# Removing wheel to deep clean etc



## ShiningWit (Jun 23, 2014)

Hi

I am assuming if you wanted to take a wheel of to give it a really good scrub and clean and high temp wax etc or clean and paint you calipers, ideally you need an axle stand.

Is that all that is needed along wth the car jack supplied with the car? Oh and a wheel nut wrench to get wheel nuts off and back on. For front and rear wheels where would you actually position the stand?

When refitting the wheels, how tight to do up the nuts? Tight as you can by hand then stand on the wheel wrench for a bit more?

thanks


----------



## cossiecol (Jun 29, 2014)

ShiningWit said:


> Hi
> 
> When refitting the wheels, how tight to do up the nuts? Tight as you can by hand then stand on the wheel wrench for a bit more?


Tighten by hand, drop the car and then tighten to the correct torque setting by using a torque wrench.


----------



## great gonzo (Nov 4, 2010)

Yeah axle stands are always a good practice. Place them on the strongest looking part under the car ideally the axle. I use a torque wrench to do the wheel nuts up, you can get these from Halfords better to be safe than sorry. 
Gonz.


----------



## Clancy (Jul 21, 2013)

You should use axle stands but I normally just use my trolley jack unless I'm working on the car. If you only have a spare wheel jack then definitely use axle stands 

Jack the car up on the sill jack point, put the axle stands on the sub frame at the front and the axle on the rear. Or you can jack on them points and put the axle stands on the sill jacking points, up to you 

Make sure you crack all the nuts lose before jack the car up, makes life far easier. When putting them back on I just do them as right as I can by hand with my breaker bar. Some people will say torque them but I've never bothered


----------



## james_death (Aug 9, 2010)

all pretty much covered above, yes can do with the vehicle jack but best if you can get it on stands. Better still a trolley jack to lift the whole front or rear in one go but still put on stands.

Look up your vehicle for torque settings but if you wish you can do hand tight lower down and tighten with breaker bar or jumping on tyre iron choice is yours.

Some vehicles may have specific points to lift on a role jack and then the axle stands may be able to hold under the supplied jacking wheel change points.

Do break the nuts grip before lifting a stated to save need to lower again especially if on supplied jack as trying to break the nuts grip while suspended off the ground your likely to over balance the flimsy jack and ensuing injury to you or vehicle or property damage etc.

Be safe.


----------



## digistats (Mar 28, 2015)

Jack on level ground handbrake on in gear/park and chock the wheel not being lifted.


----------



## Andy from Sandy (May 6, 2011)

For me the most important point is loosening the nuts before jacking the car and tightening the nuts when the car is off the jack.

Even though I use a trolley jack I still use stands. You just never know the seal may go and the car will drop.
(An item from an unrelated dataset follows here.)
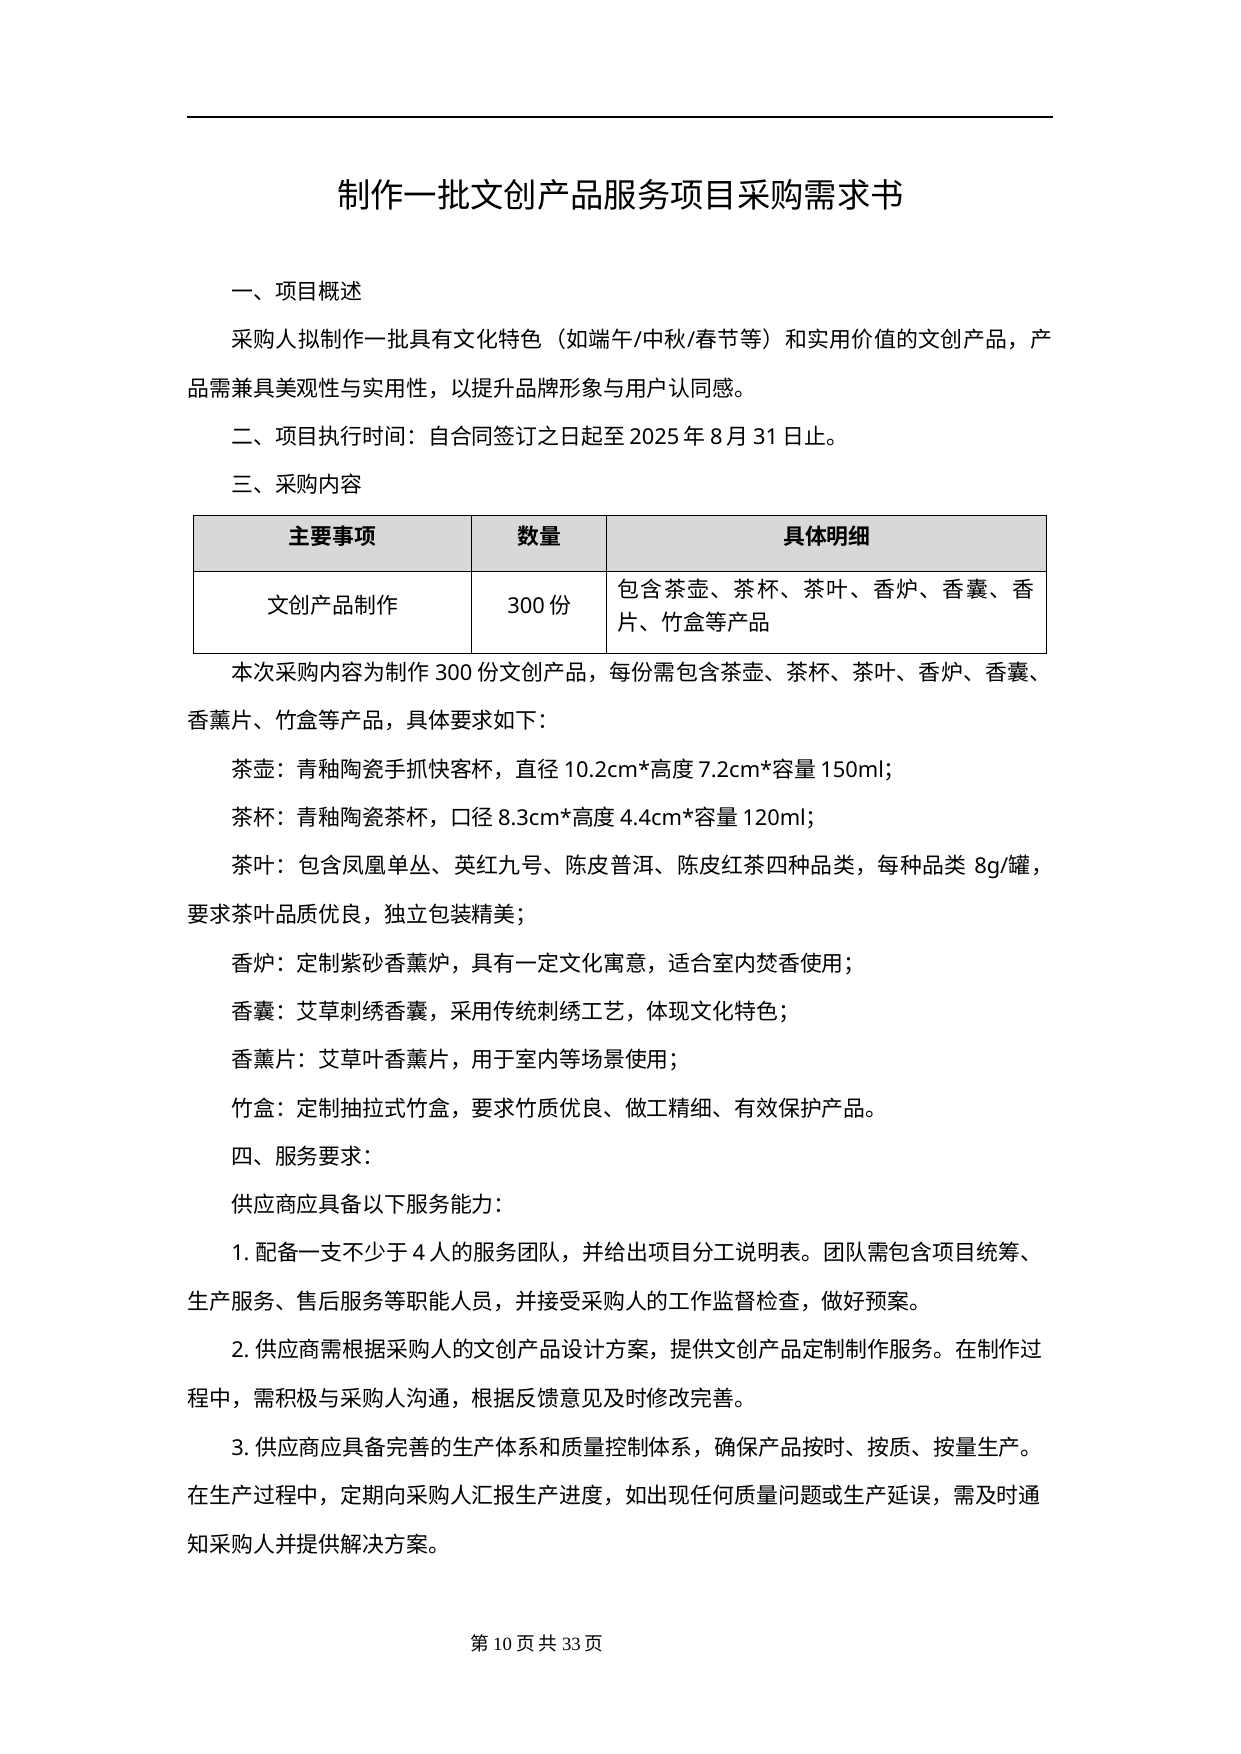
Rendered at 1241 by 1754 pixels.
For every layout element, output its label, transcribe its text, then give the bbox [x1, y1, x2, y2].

I was advised years ago to use a torque wrench on the locking wheel nut as a minimum.


----------



## slim_boy_fat (Jun 23, 2006)

As all above, but check carefully when positioning the axle stand(s) that they're not going to crush a brake pipe when the weight is on them.


----------



## ShiningWit (Jun 23, 2014)

Good stuff.
Thanks all.

What is a role jack?


----------



## Harry_p (Mar 18, 2015)

Might might be a bit controversial, but for just taking a wheel off to clean it elsewhere I would lift with a trolley jack and not bother with stands.
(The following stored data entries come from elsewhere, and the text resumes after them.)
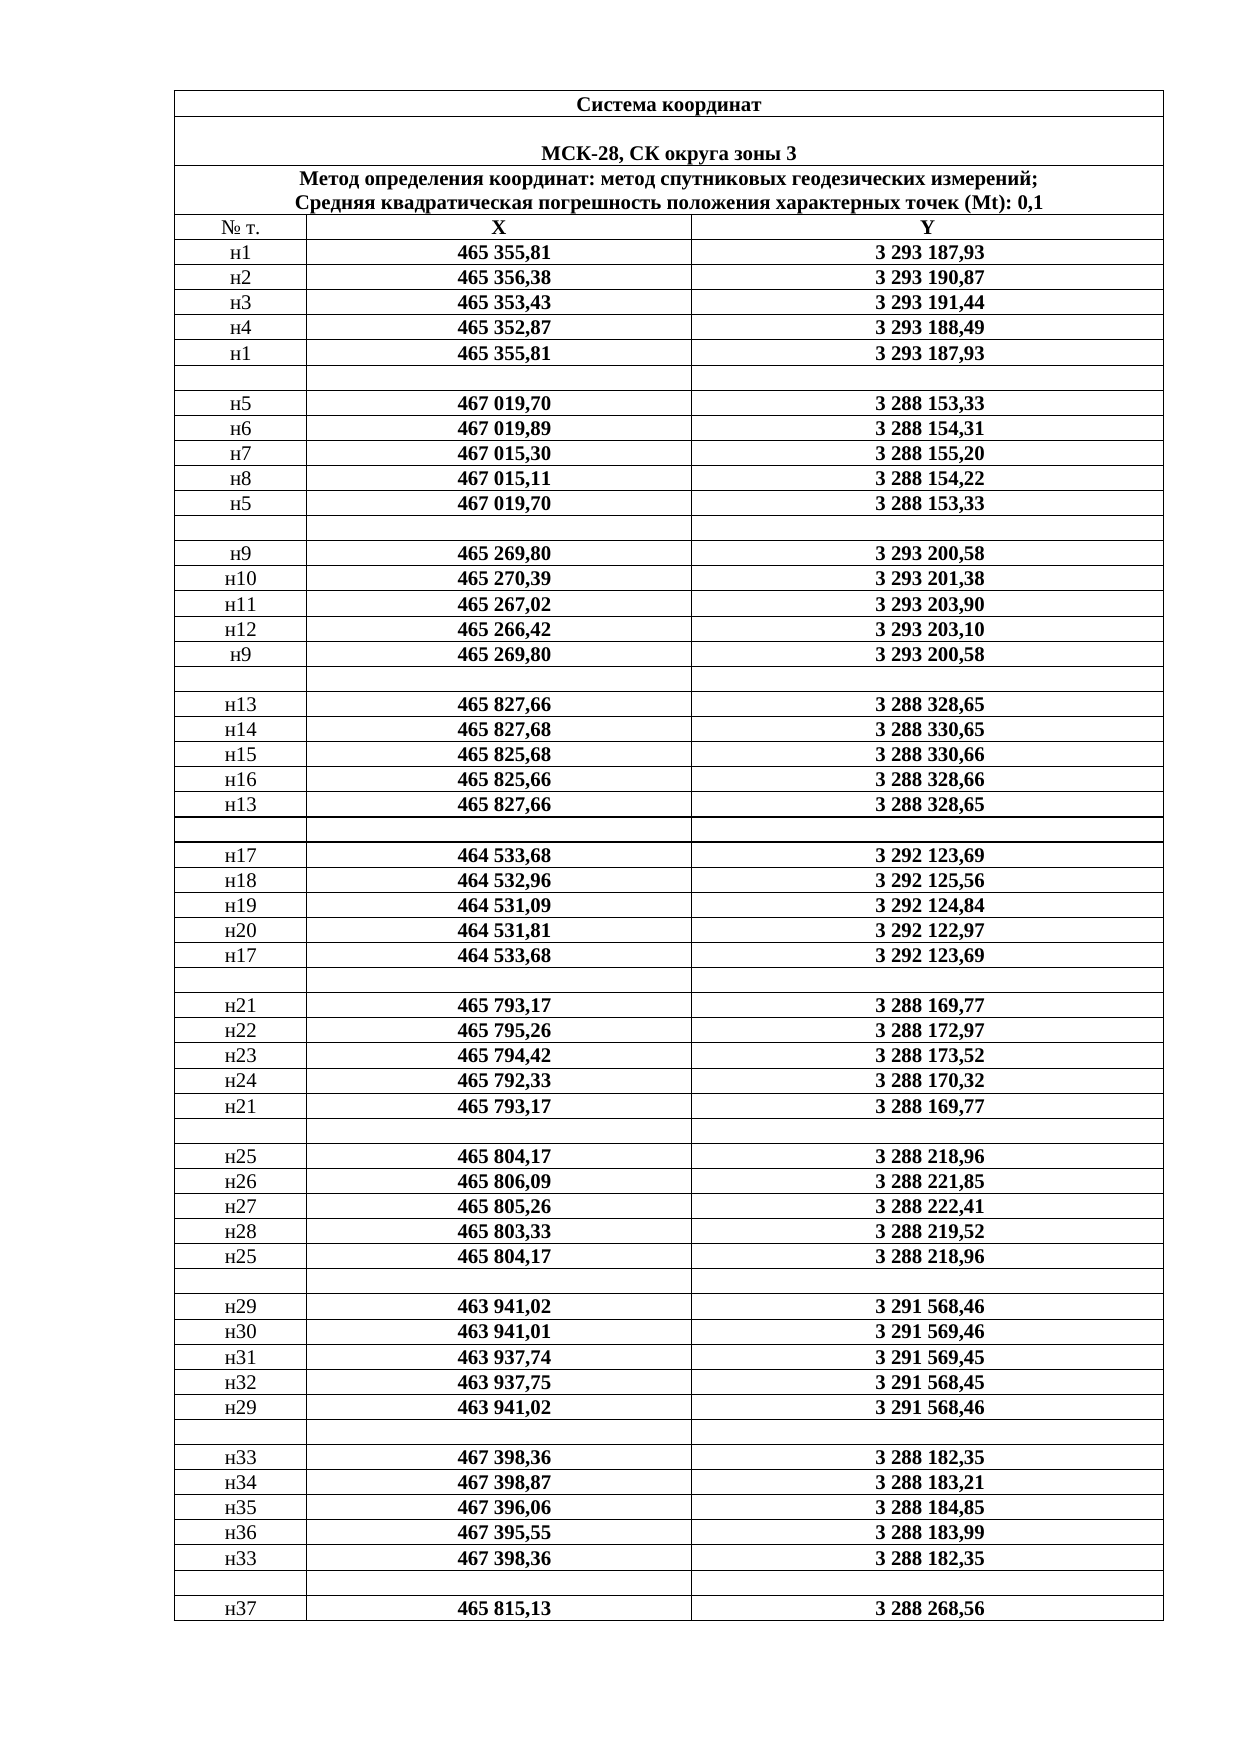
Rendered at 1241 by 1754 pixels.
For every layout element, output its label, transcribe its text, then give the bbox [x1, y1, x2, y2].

table_cell [307, 818, 691, 841]
table_cell 465 804,17 [307, 1144, 691, 1168]
table_cell н26 [175, 1169, 306, 1193]
table_cell 465 352,87 [307, 315, 691, 339]
table_cell н31 [175, 1345, 306, 1369]
table_cell н23 [175, 1043, 306, 1067]
table_cell 465 356,38 [307, 265, 691, 289]
table_cell [307, 667, 691, 691]
table_cell 3 288 218,96 [692, 1244, 1163, 1268]
table_cell н29 [175, 1294, 306, 1318]
table_cell 463 941,02 [307, 1395, 691, 1419]
table_cell н5 [175, 391, 306, 415]
table_cell 3 288 328,65 [692, 692, 1163, 716]
table_cell 464 532,96 [307, 868, 691, 892]
table_cell [175, 968, 306, 992]
table_cell н33 [175, 1545, 306, 1569]
table_cell [307, 968, 691, 992]
table_cell [307, 366, 691, 389]
table_cell [175, 667, 306, 691]
table_cell 465 827,66 [307, 792, 691, 816]
table_cell н27 [175, 1194, 306, 1218]
table_cell н13 [175, 792, 306, 816]
table_cell 465 825,66 [307, 767, 691, 791]
table_cell 465 827,68 [307, 717, 691, 741]
table_cell 467 019,70 [307, 391, 691, 415]
table_cell 465 355,81 [307, 340, 691, 364]
table_cell 3 292 125,56 [692, 868, 1163, 892]
table_cell н28 [175, 1219, 306, 1243]
table_cell 465 267,02 [307, 591, 691, 616]
table_cell 3 291 568,46 [692, 1395, 1163, 1419]
table_cell 3 288 155,20 [692, 441, 1163, 465]
table_cell № т. [175, 215, 306, 239]
table_cell н11 [175, 591, 306, 616]
table_cell 3 293 188,49 [692, 315, 1163, 339]
table_cell 3 291 569,45 [692, 1345, 1163, 1369]
table_cell 3 292 124,84 [692, 893, 1163, 917]
table_cell [307, 516, 691, 540]
table_cell н8 [175, 466, 306, 490]
table_cell н9 [175, 541, 306, 565]
table_cell 463 941,02 [307, 1294, 691, 1318]
table_cell 3 288 154,22 [692, 466, 1163, 490]
table_cell 3 292 122,97 [692, 918, 1163, 942]
table_cell 465 269,80 [307, 642, 691, 666]
table_cell н1 [175, 240, 306, 264]
table_cell 3 288 328,65 [692, 792, 1163, 816]
table_cell 465 353,43 [307, 290, 691, 314]
table_cell 467 398,36 [307, 1545, 691, 1569]
table_cell 467 395,55 [307, 1520, 691, 1544]
table_cell [307, 1571, 691, 1594]
table_cell [692, 968, 1163, 992]
table_cell 3 288 182,35 [692, 1545, 1163, 1569]
table_cell [692, 667, 1163, 691]
table_cell н34 [175, 1470, 306, 1494]
table_cell 3 293 203,10 [692, 617, 1163, 641]
table_cell [175, 366, 306, 389]
table_cell н21 [175, 1094, 306, 1118]
table_cell 3 288 169,77 [692, 1094, 1163, 1118]
table_cell 464 533,68 [307, 943, 691, 967]
table_cell 465 793,17 [307, 1094, 691, 1118]
table_cell 3 292 123,69 [692, 943, 1163, 967]
table_cell 3 292 123,69 [692, 843, 1163, 867]
table_cell н15 [175, 742, 306, 766]
table_cell н3 [175, 290, 306, 314]
table_cell 467 015,11 [307, 466, 691, 490]
table_cell [175, 1571, 306, 1594]
table_cell 465 793,17 [307, 993, 691, 1017]
table_cell н19 [175, 893, 306, 917]
table_cell 3 288 172,97 [692, 1018, 1163, 1042]
table_cell [175, 1420, 306, 1444]
table_cell 3 293 201,38 [692, 566, 1163, 590]
table_cell н5 [175, 491, 306, 515]
table_cell Y [692, 215, 1163, 239]
table_cell 467 398,36 [307, 1445, 691, 1469]
table_cell [307, 1420, 691, 1444]
table_cell 467 398,87 [307, 1470, 691, 1494]
table_cell 3 293 187,93 [692, 340, 1163, 364]
table_cell 465 806,09 [307, 1169, 691, 1193]
table_cell н32 [175, 1370, 306, 1394]
table_cell 3 288 154,31 [692, 416, 1163, 440]
table_cell н6 [175, 416, 306, 440]
table_cell 3 293 187,93 [692, 240, 1163, 264]
table_cell 465 804,17 [307, 1244, 691, 1268]
table_cell 3 288 153,33 [692, 491, 1163, 515]
table_cell н16 [175, 767, 306, 791]
table_cell н29 [175, 1395, 306, 1419]
table_cell н24 [175, 1069, 306, 1092]
table_cell н21 [175, 993, 306, 1017]
table_cell [175, 1119, 306, 1143]
table_cell 464 531,09 [307, 893, 691, 917]
table_cell н7 [175, 441, 306, 465]
table_cell н17 [175, 843, 306, 867]
table_cell н36 [175, 1520, 306, 1544]
table_cell 3 288 183,99 [692, 1520, 1163, 1544]
table_cell [692, 366, 1163, 389]
table_cell 3 293 203,90 [692, 591, 1163, 616]
table_cell 467 019,89 [307, 416, 691, 440]
table_cell н12 [175, 617, 306, 641]
table_cell 465 795,26 [307, 1018, 691, 1042]
table_cell 465 792,33 [307, 1069, 691, 1092]
table_cell 465 270,39 [307, 566, 691, 590]
table_cell 3 293 190,87 [692, 265, 1163, 289]
table_cell Система координат [175, 91, 1163, 116]
table_cell н9 [175, 642, 306, 666]
table_cell 465 266,42 [307, 617, 691, 641]
table_cell н22 [175, 1018, 306, 1042]
table_cell н10 [175, 566, 306, 590]
table_cell н33 [175, 1445, 306, 1469]
table_cell н4 [175, 315, 306, 339]
table_cell 465 269,80 [307, 541, 691, 565]
table_cell н20 [175, 918, 306, 942]
table_cell 3 288 170,32 [692, 1069, 1163, 1092]
table_cell 467 015,30 [307, 441, 691, 465]
table_cell н25 [175, 1144, 306, 1168]
table_cell 3 288 222,41 [692, 1194, 1163, 1218]
table_cell 465 803,33 [307, 1219, 691, 1243]
table_cell 465 825,68 [307, 742, 691, 766]
table_cell 3 288 184,85 [692, 1495, 1163, 1519]
table_cell 3 288 330,66 [692, 742, 1163, 766]
table_cell 3 288 183,21 [692, 1470, 1163, 1494]
table_cell 465 805,26 [307, 1194, 691, 1218]
table_cell н35 [175, 1495, 306, 1519]
table_cell 3 291 568,46 [692, 1294, 1163, 1318]
table_cell 3 288 268,56 [692, 1596, 1163, 1620]
table_cell 3 288 221,85 [692, 1169, 1163, 1193]
table_cell н37 [175, 1596, 306, 1620]
table_cell 3 291 568,45 [692, 1370, 1163, 1394]
table_cell 467 019,70 [307, 491, 691, 515]
table_cell [692, 1420, 1163, 1444]
table_cell 465 355,81 [307, 240, 691, 264]
table_cell н2 [175, 265, 306, 289]
table_cell [692, 1269, 1163, 1293]
table_cell н17 [175, 943, 306, 967]
table_cell 3 293 200,58 [692, 541, 1163, 565]
table_cell 3 288 218,96 [692, 1144, 1163, 1168]
table_cell МСК-28, СК округа зоны 3 [175, 117, 1163, 165]
table_cell 464 533,68 [307, 843, 691, 867]
table_cell н13 [175, 692, 306, 716]
table_cell н30 [175, 1320, 306, 1343]
table_cell 3 293 191,44 [692, 290, 1163, 314]
table_cell 3 288 173,52 [692, 1043, 1163, 1067]
table_cell н18 [175, 868, 306, 892]
table_cell н25 [175, 1244, 306, 1268]
table_cell X [307, 215, 691, 239]
table_cell н14 [175, 717, 306, 741]
table_cell 3 288 330,65 [692, 717, 1163, 741]
table_cell Метод определения координат: метод спутниковых геодезических измерений; Средняя квадратическая погрешность положения характерных точек (Mt): 0,1 [175, 166, 1163, 214]
table_cell [692, 1119, 1163, 1143]
table_cell [692, 818, 1163, 841]
table_cell 465 815,13 [307, 1596, 691, 1620]
table_cell 465 794,42 [307, 1043, 691, 1067]
table_cell 463 937,74 [307, 1345, 691, 1369]
table_cell 3 288 153,33 [692, 391, 1163, 415]
table_cell 3 293 200,58 [692, 642, 1163, 666]
table_cell [692, 516, 1163, 540]
table_cell [692, 1571, 1163, 1594]
table_cell 467 396,06 [307, 1495, 691, 1519]
table_cell н1 [175, 340, 306, 364]
table_cell [307, 1119, 691, 1143]
table_cell [175, 516, 306, 540]
table_cell [307, 1269, 691, 1293]
table_cell [175, 1269, 306, 1293]
table_cell 463 941,01 [307, 1320, 691, 1343]
table_cell 3 288 169,77 [692, 993, 1163, 1017]
table_cell 3 288 182,35 [692, 1445, 1163, 1469]
table_cell 3 288 328,66 [692, 767, 1163, 791]
table_cell 464 531,81 [307, 918, 691, 942]
table_cell [175, 818, 306, 841]
table_cell 3 291 569,46 [692, 1320, 1163, 1343]
table_cell 465 827,66 [307, 692, 691, 716]
table_cell 463 937,75 [307, 1370, 691, 1394]
table_cell 3 288 219,52 [692, 1219, 1163, 1243]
Stands often need the car lifting pretty high, which has dangers ascociated with it.

Obviously I'd never work under a car not properly supported, but imho lifting properly with a decent jack for short periods of time is safer than multiple uses of a cheap, infrequent 'emergency use' factory jack.

I have never had a seal fail, and even if it did the chances of a sudden failure are slim, it would most likely slowly drop.

If you're not intending on working under the car I'd personally spend money on a reasonable jack instead of a set of stands.

However, you can buy jack and stand sets for sensible money which would give many years of decent diy use and make the whole process far easier and safer.


----------



## leehob (Jul 9, 2014)

I did all mine with just a trolley jack, just stacked up some wooden batons to just under the disc whilst wheel was off :thumb:


----------



## camerashy (Feb 9, 2014)

Got my trolley jack and axle stands from sgs engineering
http://www.sgs-engineering.com


----------



## James_R (Jun 28, 2007)

If just doing one wheel at a time, use the scissor jack and put blocks of wood under the sill or chassis rails if you haven't got axle stands.

Leave jack in place til wheel back on.

Thats what i did.

Oh and i put an old spare tyre under the car too, just in case.

Torque wheels up to manufacturers spec. 
They vary greatly.

Renault 105Nm
Honda 110Nm
MINI 140Nm

You would be surprised how easy 105Nm is to achieve, when you've tightened them up you can release them by a firm hand with the wheel brace supplied no problem.


----------



## Paul.D (Jun 26, 2013)

I always tighten my wheel nuts with the wheel wrench in the boot then if I get a puncture I know I can get the wheel nuts off roadside and not have to wait 3 hours for the RAC to come out with a breaker bar.


----------



## Harry_p (Mar 18, 2015)

I've always kept an extending wheel brace in the boot, can be had for only a few quid. Use it closed to tighten the bolts with a firm press, use it extended to get them off easily.

I take wheels on and off a lot and have never stripped a thread, broken a bolt or had any come loose.


----------



## Pinky (Feb 15, 2008)

I have just cleaned all my car wheels this week .I used trolley jack and put space saver wheel back on so I could use the car if I had to . 
Easiest way if doing one wheel at a time .


----------